_PROBLEM TO WORK ON:_ Counting task for the entries below: give the number of lines that contain the word "Microsoft", with no other text.

##### RECORDS PROVIDED #####

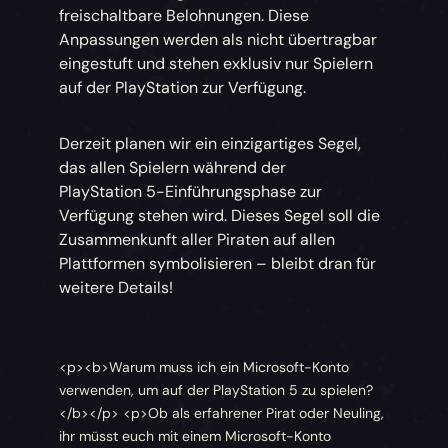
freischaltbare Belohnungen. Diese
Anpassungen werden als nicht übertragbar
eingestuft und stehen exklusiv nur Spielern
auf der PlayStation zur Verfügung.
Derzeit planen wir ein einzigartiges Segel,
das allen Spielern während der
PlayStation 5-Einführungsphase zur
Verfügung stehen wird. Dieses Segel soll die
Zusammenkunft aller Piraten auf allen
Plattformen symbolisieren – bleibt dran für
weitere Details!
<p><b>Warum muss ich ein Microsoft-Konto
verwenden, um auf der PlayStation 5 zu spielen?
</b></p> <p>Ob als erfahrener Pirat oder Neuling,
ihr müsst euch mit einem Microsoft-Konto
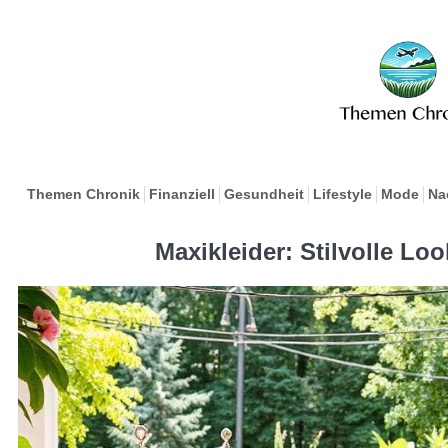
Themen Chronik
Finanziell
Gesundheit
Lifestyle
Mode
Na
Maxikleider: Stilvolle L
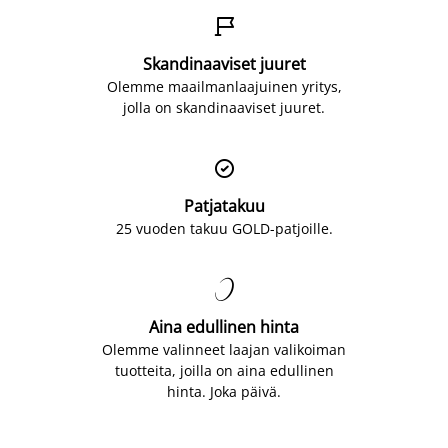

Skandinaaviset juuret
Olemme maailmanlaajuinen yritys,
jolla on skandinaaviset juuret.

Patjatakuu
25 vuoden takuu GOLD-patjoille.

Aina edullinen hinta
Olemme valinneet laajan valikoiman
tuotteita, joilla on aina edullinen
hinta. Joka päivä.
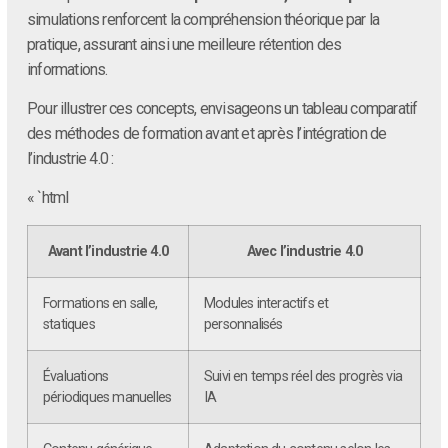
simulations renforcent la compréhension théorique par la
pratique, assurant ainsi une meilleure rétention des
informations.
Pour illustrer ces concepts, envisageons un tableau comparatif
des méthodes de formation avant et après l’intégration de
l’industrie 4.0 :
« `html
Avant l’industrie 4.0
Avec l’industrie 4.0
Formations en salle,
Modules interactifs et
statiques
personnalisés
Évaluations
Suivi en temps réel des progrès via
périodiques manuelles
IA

#####
##### RECORDS PROVIDED #####

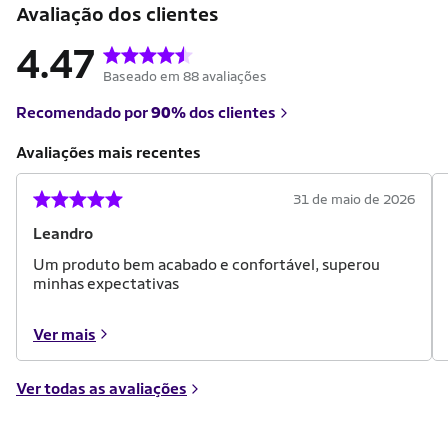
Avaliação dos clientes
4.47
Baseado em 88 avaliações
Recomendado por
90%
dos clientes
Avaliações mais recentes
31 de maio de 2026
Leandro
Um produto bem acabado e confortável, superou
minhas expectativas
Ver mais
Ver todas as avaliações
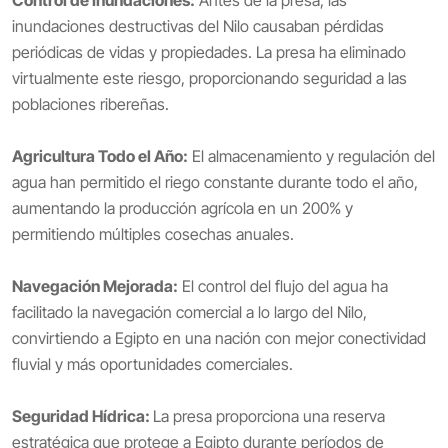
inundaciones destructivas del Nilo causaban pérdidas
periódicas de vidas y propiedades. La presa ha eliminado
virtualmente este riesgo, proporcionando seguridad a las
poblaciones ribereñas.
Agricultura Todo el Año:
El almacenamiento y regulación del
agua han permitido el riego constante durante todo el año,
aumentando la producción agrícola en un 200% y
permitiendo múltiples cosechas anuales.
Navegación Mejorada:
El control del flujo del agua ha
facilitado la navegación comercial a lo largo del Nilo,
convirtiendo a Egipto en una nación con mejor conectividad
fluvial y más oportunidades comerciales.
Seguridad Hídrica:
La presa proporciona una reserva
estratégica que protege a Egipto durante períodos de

#####
##### RECORDS PROVIDED #####

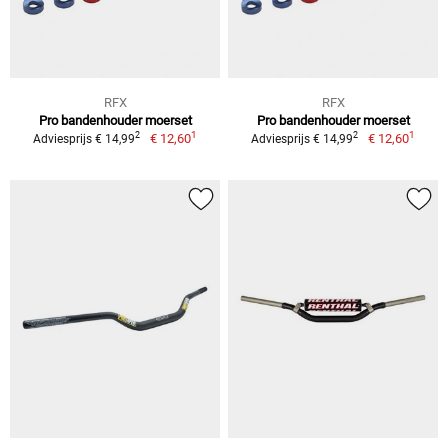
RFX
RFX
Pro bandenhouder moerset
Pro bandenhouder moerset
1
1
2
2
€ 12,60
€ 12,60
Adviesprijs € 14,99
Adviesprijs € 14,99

#####

_WRITTEN RESPONSE:_ 2